No one in rugby officialdom can tell me what happens when, as we so often see, a bulky prop forward is bent double, trying to bash over the opposing goal-line to score.
The only way to prevent that is to meet him head-on. If he's bent double, that often literally means head on (head). Uh-oh.
A below-waist law would have an obvious effect on the game. These days, defences are fast, bruising and performed by highly fit monsters with only a fleeting acquaintance with the offside law (one easy way rugby could be made safer — enforce it; hard). Talk of better technique ignores the fact that, at elite level (immense, fast, elusive athletes), it is all too easy to get it wrong in the nanoseconds available.
Tackles at ball-carrying height are usually a lawful effort to dislodge the ball and claim it, a method of disputing possession. Take that away and impose waist-high and you are handing a big advantage to attackers, with arms free to offload or pass. We are probably looking, should this law ever be instigated, at blow-out scores such as 67-59 — at least for a time.
Maybe that's the way the game should go — today's version, heavily influenced by defence, is often not a particularly alluring spectacle. (All Blacks v Argentina 2019 and All Blacks v South Africa 2019 ... need I say more?)
But there is a second proposal which makes you shrug and say: "Why not join the NRL?" That's the idea that, when an attacker is held up over the line, we should ape league and restart with a goal-line drop-out instead of a 5m attacking scrum.
World Rugby's rationale: "To reward good defence and promote a faster rate of play."
In other words, get rid of scrums and the inevitable, boring and time-consuming resets.
Don't fix the scrums, mind.
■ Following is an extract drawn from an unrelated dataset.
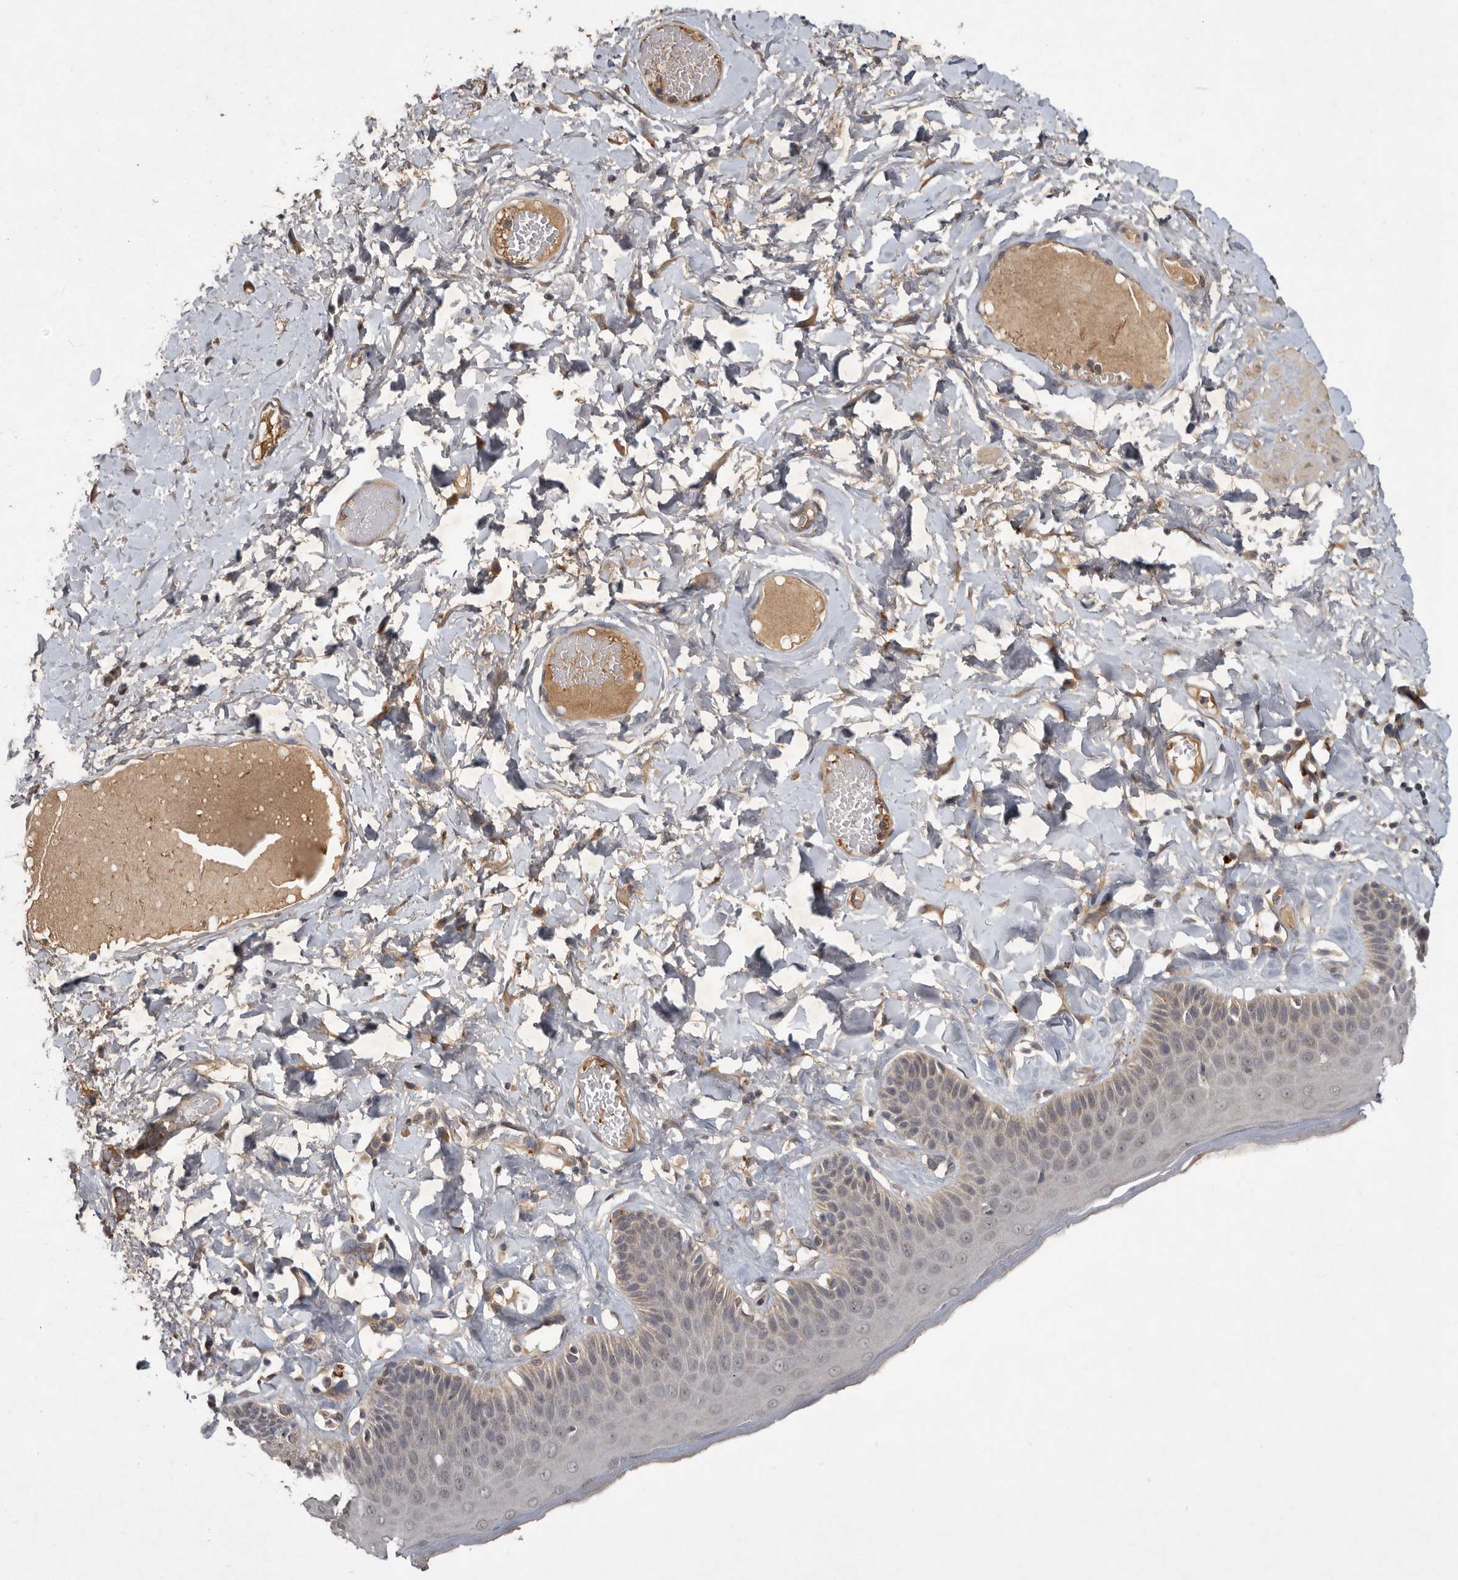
{"staining": {"intensity": "moderate", "quantity": "<25%", "location": "cytoplasmic/membranous"}, "tissue": "skin", "cell_type": "Epidermal cells", "image_type": "normal", "snomed": [{"axis": "morphology", "description": "Normal tissue, NOS"}, {"axis": "topography", "description": "Anal"}], "caption": "High-power microscopy captured an immunohistochemistry image of normal skin, revealing moderate cytoplasmic/membranous positivity in approximately <25% of epidermal cells. (Stains: DAB in brown, nuclei in blue, Microscopy: brightfield microscopy at high magnification).", "gene": "DNAJC28", "patient": {"sex": "male", "age": 69}}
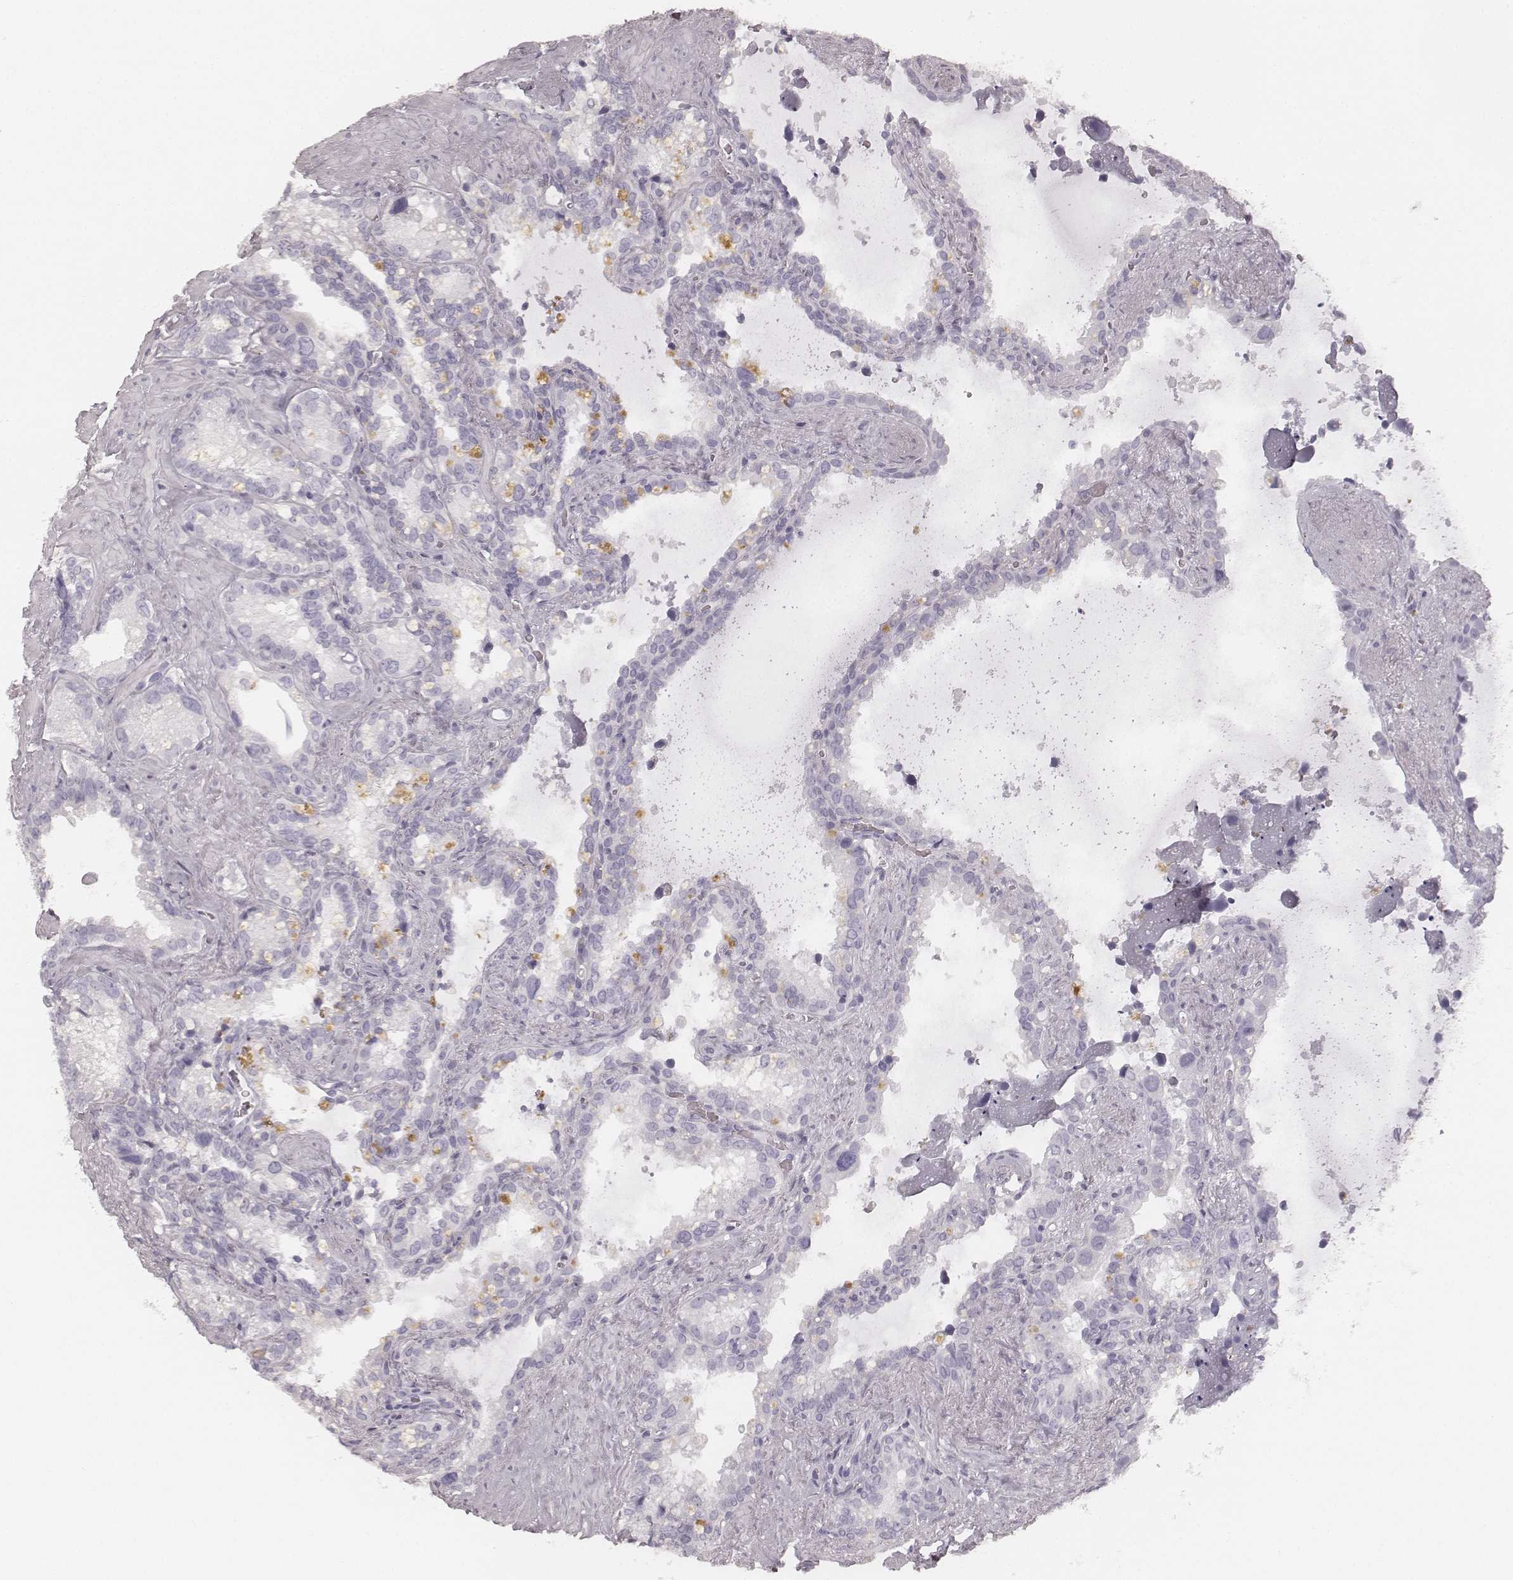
{"staining": {"intensity": "negative", "quantity": "none", "location": "none"}, "tissue": "seminal vesicle", "cell_type": "Glandular cells", "image_type": "normal", "snomed": [{"axis": "morphology", "description": "Normal tissue, NOS"}, {"axis": "topography", "description": "Seminal veicle"}], "caption": "Glandular cells show no significant protein staining in unremarkable seminal vesicle. (DAB (3,3'-diaminobenzidine) immunohistochemistry, high magnification).", "gene": "KRT72", "patient": {"sex": "male", "age": 71}}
Reduce them in number, particularly the pushover scrum, watering down one of the vital components that makes rugby, rugby.
It all smells strongly of a body being seen to be responsive, all the while insuring itself against individual and blanket lawsuits, as when some NFL players decided they had not been protected enough.
Somehow, I don't think huge numbers will watch a Bledisloe Cup touch rugby test where bodies aren't put on the line, where Coldplay choruses are tenderly sung at halftime, and the after-match function is conducted with drinks of elderflower tea, a reading from Kahlil Gibran and a few friendly games of Tana's tiddlywinks.